[Start of section]

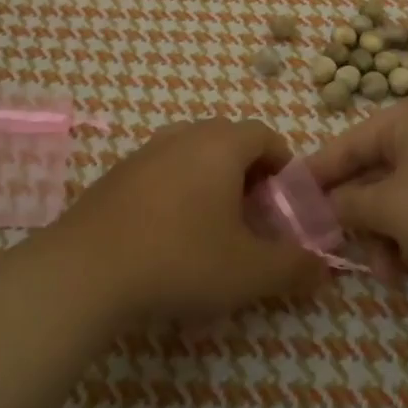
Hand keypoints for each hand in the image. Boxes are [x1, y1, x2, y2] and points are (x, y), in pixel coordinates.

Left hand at [42, 119, 329, 324]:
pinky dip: (176, 193)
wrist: (85, 271)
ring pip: (191, 155)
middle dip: (248, 175)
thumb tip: (323, 268)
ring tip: (211, 228)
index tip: (284, 205)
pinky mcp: (115, 175)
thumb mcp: (249, 272)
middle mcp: (183, 136)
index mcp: (220, 145)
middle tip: (252, 219)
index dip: (283, 166)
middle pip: (228, 141)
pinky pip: (160, 173)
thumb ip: (294, 267)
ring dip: (210, 183)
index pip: (265, 135)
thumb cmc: (181, 259)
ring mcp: (144, 152)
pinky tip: (168, 237)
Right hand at [304, 96, 407, 284]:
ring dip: (386, 235)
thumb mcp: (393, 209)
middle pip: (372, 172)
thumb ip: (349, 204)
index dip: (315, 176)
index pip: (346, 144)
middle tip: (338, 251)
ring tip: (388, 275)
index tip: (286, 203)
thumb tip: (323, 206)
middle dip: (358, 217)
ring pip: (399, 195)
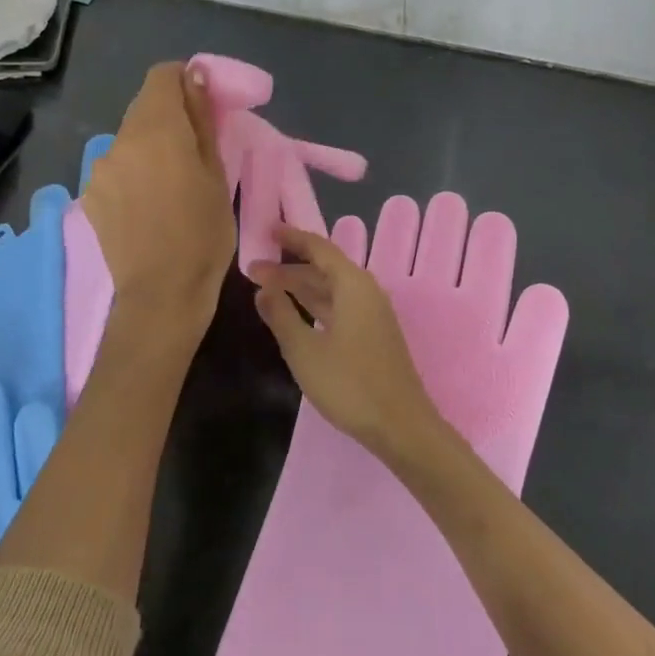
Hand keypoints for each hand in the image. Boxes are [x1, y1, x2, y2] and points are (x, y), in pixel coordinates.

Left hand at [81, 62, 234, 356]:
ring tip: (173, 183)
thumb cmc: (203, 234)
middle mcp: (121, 140)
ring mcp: (100, 168)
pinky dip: (135, 171)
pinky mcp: (91, 194)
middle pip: (145, 106)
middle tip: (196, 149)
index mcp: (157, 129)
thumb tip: (195, 77)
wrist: (161, 294)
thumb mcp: (216, 174)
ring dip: (152, 146)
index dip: (184, 82)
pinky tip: (149, 204)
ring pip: (130, 138)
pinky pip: (118, 166)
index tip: (204, 106)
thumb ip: (202, 120)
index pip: (162, 75)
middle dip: (171, 116)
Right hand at [250, 225, 441, 463]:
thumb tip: (263, 287)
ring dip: (300, 287)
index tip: (268, 229)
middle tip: (254, 270)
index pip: (319, 248)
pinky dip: (315, 304)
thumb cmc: (350, 384)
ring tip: (266, 289)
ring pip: (331, 290)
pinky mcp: (373, 335)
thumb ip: (281, 315)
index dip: (293, 237)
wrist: (400, 426)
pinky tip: (296, 314)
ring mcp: (372, 315)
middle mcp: (366, 292)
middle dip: (289, 267)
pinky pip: (339, 306)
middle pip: (324, 269)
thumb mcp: (304, 350)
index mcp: (353, 286)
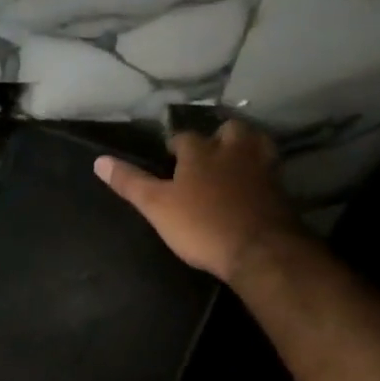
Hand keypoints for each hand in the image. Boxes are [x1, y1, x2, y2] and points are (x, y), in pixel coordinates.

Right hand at [93, 119, 301, 282]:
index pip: (183, 137)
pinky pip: (270, 170)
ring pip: (255, 144)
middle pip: (228, 130)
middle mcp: (233, 150)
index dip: (174, 147)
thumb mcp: (157, 207)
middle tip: (208, 155)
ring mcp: (262, 167)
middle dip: (218, 138)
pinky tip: (255, 185)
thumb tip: (98, 161)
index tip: (168, 159)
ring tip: (234, 163)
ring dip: (244, 148)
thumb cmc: (201, 225)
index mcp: (200, 151)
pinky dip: (261, 172)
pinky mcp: (281, 188)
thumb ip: (130, 183)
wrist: (259, 249)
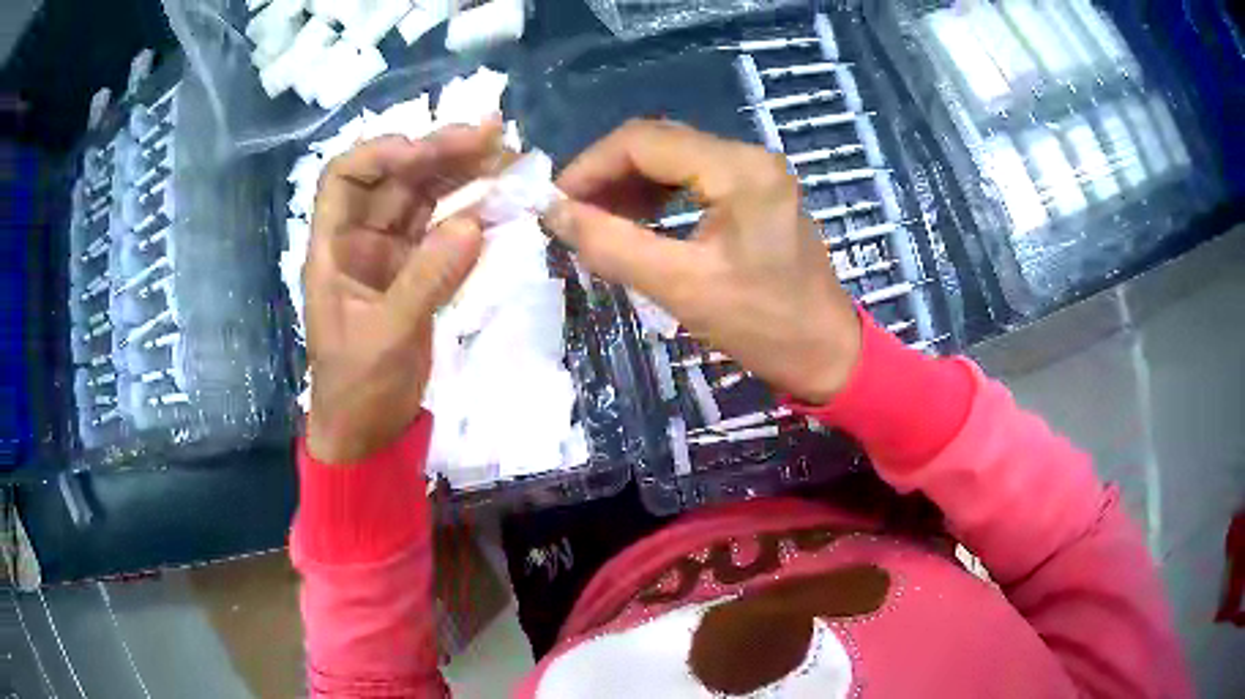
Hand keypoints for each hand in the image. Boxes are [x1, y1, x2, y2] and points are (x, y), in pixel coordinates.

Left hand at [304, 124, 500, 463]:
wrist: (368, 432)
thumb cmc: (357, 389)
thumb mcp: (386, 337)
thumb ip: (426, 280)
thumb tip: (474, 222)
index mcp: (333, 247)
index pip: (346, 175)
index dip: (384, 152)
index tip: (428, 152)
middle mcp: (360, 238)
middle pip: (395, 177)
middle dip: (439, 151)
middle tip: (492, 135)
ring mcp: (391, 253)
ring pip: (424, 197)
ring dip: (461, 172)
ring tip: (505, 154)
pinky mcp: (418, 271)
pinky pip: (444, 229)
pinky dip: (471, 211)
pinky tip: (500, 197)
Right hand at [544, 119, 860, 404]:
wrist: (826, 354)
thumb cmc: (764, 326)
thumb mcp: (682, 287)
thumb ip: (612, 244)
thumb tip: (552, 212)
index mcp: (738, 169)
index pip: (643, 140)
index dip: (590, 166)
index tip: (554, 203)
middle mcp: (748, 156)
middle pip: (657, 143)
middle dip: (607, 175)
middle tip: (572, 215)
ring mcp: (755, 172)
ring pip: (672, 159)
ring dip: (629, 185)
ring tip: (598, 222)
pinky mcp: (755, 192)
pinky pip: (693, 178)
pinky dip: (657, 196)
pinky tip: (636, 222)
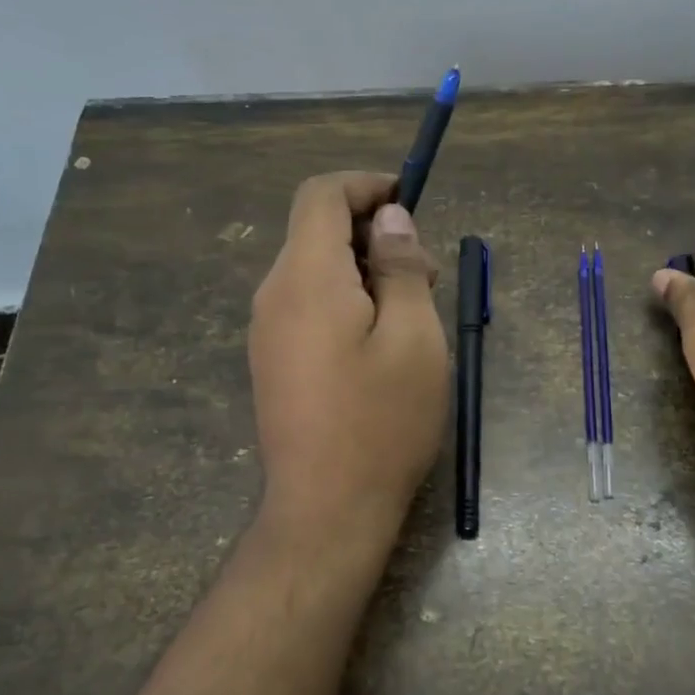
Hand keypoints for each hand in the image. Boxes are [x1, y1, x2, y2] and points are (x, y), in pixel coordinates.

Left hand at [249, 173, 447, 555]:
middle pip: (316, 230)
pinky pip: (308, 305)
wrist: (327, 509)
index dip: (366, 186)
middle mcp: (274, 294)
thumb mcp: (413, 337)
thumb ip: (400, 267)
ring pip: (315, 269)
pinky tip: (380, 342)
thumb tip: (389, 219)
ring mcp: (267, 330)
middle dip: (373, 233)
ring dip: (364, 269)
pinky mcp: (273, 360)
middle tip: (426, 275)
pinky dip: (346, 299)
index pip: (321, 196)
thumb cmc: (381, 421)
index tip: (410, 203)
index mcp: (306, 278)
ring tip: (412, 313)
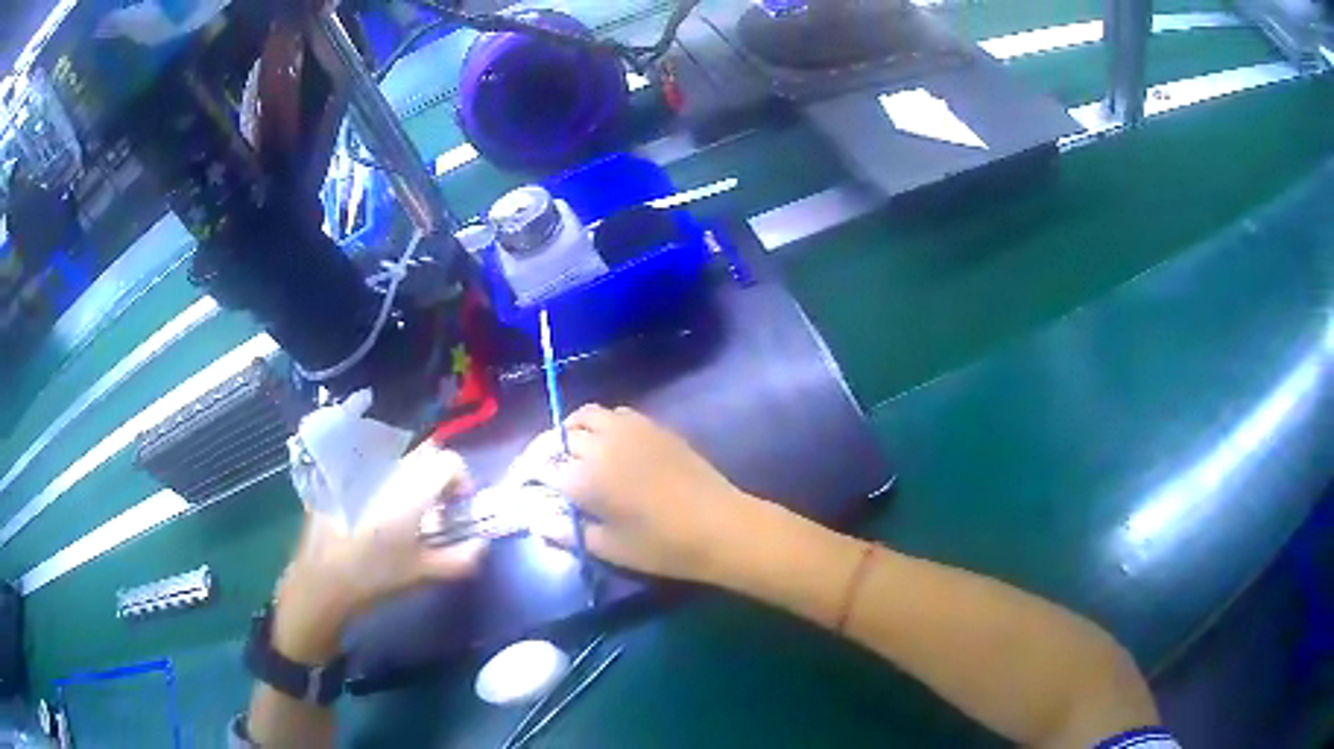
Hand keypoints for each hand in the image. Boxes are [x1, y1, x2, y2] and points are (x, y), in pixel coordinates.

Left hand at [274, 442, 487, 662]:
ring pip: (397, 456)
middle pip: (424, 452)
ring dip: (410, 473)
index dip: (461, 479)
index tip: (458, 504)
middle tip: (435, 503)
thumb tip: (481, 544)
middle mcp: (388, 469)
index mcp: (412, 488)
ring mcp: (362, 468)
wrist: (323, 577)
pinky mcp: (341, 475)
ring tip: (405, 506)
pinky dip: (383, 477)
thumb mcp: (423, 572)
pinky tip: (375, 508)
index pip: (449, 461)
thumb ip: (460, 558)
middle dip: (436, 472)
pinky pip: (371, 464)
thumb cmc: (376, 575)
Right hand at [544, 405, 761, 584]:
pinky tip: (607, 444)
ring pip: (585, 416)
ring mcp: (629, 430)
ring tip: (571, 453)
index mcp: (584, 478)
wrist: (720, 526)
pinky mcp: (653, 426)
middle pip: (559, 437)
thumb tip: (537, 520)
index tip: (523, 488)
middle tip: (546, 473)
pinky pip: (615, 414)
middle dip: (546, 453)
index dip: (527, 477)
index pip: (540, 468)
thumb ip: (567, 531)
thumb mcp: (609, 548)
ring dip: (570, 431)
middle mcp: (600, 444)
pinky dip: (600, 424)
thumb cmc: (663, 546)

[End of section]

Would you please repeat only the lines above, beginning at the one that has "pinky pip: (693, 178)" and stopping after the one that has "pinky dip: (346, 299)", exactly and with no pictures?

pinky pip: (693, 178)
pinky dip: (657, 196)
pinky tip: (636, 222)
Hand keypoints for each hand in the image. Boxes are [x1, y1, x2, y2] and points are (x, y), in pixel coordinates.

Left hand at [249, 173, 447, 555]:
middle pip: (316, 230)
pinky pip: (308, 305)
wrist: (327, 509)
index dip: (366, 186)
middle mcp: (274, 294)
thumb mcp: (413, 337)
thumb ip: (400, 267)
ring pip: (315, 269)
pinky tip: (380, 342)
thumb tip: (389, 219)
ring mcp: (267, 330)
middle dip: (373, 233)
ring dip: (364, 269)
pinky mcp: (273, 360)
middle tip: (426, 275)
pinky dip: (346, 299)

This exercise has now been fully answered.